• **TAREFA 1**:
Segundo o trecho do texto, em que canal de televisão a romancista Ana Miranda falou sobre o processo de escrita?

• **TRECHO DO TEXTO**:
—————
As cartas entre F. Scott Fitzgerald e a filha


Alguns filhos de escritores, talvez de tanto estarem entre papeis e livros, se debandam para a mesma profissão do pai; outros têm uma relação mais complexa – sofrem da ausência paterna, afinal, que os escritores são pessoas normais, sim, são, mas o que todos têm em comum é seu mundo paralelo, onde se isola do mundo para a escrita. O gesto de escrever está associado na maioria das vezes a este fechamento; é necessário afastar-se do agito das multidões e enfrentar seus diabos interiores, à torto e à direito, para se querer produzir alguma coisa que valha. Recentemente, Ana Miranda, romancista brasileira, falou desse processo para um programa na SESC TV. E o depoimento dela se confunde com isso que dissemos e se confunde com o sentimento de muitos outros que têm na escrita a labuta pelo trabalho. Há ainda os casos mais complexos: além do ‘abandono’ os filhos de escritores padecem um tanto dos altos e baixos dos pais. O texto a seguir é uma tradução livre de "Com todo su dolor papá Fitzgerald", no El País.
—————
• **TAREFA 2**:
Selecione e copie todas as linhas abaixo que contêm a palavra "cream".
—————
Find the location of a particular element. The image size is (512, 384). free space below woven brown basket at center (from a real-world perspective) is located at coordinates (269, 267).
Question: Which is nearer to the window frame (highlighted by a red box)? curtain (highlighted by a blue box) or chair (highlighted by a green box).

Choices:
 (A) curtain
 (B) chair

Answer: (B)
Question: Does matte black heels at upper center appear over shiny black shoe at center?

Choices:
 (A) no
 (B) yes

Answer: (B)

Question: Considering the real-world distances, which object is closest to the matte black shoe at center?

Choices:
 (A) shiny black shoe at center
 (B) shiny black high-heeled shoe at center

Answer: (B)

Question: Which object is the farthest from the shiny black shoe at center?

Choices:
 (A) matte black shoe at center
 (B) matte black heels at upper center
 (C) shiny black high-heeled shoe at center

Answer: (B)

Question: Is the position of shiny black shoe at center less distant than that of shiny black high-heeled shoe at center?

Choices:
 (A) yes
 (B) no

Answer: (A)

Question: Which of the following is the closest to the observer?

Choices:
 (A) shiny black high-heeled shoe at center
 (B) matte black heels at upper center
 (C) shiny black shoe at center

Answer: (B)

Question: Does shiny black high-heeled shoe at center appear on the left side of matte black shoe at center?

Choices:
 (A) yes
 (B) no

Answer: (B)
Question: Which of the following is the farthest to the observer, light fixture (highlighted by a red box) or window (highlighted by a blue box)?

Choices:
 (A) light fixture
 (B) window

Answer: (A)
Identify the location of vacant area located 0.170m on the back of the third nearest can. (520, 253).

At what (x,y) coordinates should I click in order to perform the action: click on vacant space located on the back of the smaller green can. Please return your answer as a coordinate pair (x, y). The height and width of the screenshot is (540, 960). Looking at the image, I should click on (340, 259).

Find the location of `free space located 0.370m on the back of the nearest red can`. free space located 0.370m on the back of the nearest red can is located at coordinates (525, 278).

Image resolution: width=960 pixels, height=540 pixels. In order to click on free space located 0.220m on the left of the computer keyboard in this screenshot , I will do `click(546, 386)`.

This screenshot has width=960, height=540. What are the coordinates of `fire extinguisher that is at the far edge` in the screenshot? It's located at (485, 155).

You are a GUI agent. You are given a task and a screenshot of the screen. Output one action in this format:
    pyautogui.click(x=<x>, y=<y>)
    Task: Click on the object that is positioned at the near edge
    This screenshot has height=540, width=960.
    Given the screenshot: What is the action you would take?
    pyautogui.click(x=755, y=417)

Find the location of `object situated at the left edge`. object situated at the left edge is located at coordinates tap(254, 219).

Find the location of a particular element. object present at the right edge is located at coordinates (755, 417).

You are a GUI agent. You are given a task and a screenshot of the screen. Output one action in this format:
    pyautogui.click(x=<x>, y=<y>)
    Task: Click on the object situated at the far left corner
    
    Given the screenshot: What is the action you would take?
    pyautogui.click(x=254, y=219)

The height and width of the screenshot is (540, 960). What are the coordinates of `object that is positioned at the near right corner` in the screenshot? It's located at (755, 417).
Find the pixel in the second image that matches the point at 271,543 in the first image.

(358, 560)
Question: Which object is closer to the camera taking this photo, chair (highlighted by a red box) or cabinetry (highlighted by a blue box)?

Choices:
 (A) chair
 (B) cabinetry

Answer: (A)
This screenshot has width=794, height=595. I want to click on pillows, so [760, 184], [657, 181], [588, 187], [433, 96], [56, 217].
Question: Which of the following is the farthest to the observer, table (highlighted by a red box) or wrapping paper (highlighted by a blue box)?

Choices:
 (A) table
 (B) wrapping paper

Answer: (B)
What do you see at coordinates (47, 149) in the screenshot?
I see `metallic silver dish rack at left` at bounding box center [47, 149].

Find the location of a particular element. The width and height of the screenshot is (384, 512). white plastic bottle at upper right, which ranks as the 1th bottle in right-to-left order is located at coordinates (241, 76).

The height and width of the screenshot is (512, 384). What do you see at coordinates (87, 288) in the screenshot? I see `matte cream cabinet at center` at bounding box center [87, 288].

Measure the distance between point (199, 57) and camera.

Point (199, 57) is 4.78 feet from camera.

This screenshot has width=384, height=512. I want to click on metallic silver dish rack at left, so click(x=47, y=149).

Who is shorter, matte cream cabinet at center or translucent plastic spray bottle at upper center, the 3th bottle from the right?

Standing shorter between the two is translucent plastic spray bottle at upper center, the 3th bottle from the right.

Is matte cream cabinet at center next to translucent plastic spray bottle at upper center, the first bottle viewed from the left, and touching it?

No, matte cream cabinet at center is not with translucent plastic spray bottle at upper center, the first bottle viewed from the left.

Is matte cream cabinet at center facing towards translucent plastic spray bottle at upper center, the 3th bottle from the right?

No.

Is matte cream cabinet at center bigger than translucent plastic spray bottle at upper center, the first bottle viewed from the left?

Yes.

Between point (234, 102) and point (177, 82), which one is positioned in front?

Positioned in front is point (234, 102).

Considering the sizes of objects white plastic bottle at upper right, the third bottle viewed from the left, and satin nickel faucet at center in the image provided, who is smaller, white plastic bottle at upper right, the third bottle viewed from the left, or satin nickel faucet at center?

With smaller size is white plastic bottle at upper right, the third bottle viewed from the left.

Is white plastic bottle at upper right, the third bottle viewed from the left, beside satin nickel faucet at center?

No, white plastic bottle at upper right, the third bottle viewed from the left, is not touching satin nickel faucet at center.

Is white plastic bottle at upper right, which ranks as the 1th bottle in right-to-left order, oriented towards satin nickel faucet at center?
—————
• **RESULTADO CORRETO 1**:
Na SESC TV.

• **RESULTADO CORRETO 2**:
The height and width of the screenshot is (512, 384). What do you see at coordinates (87, 288) in the screenshot? I see `matte cream cabinet at center` at bounding box center [87, 288].
Who is shorter, matte cream cabinet at center or translucent plastic spray bottle at upper center, the 3th bottle from the right?
Is matte cream cabinet at center next to translucent plastic spray bottle at upper center, the first bottle viewed from the left, and touching it?
No, matte cream cabinet at center is not with translucent plastic spray bottle at upper center, the first bottle viewed from the left.
Is matte cream cabinet at center facing towards translucent plastic spray bottle at upper center, the 3th bottle from the right?
Is matte cream cabinet at center bigger than translucent plastic spray bottle at upper center, the first bottle viewed from the left?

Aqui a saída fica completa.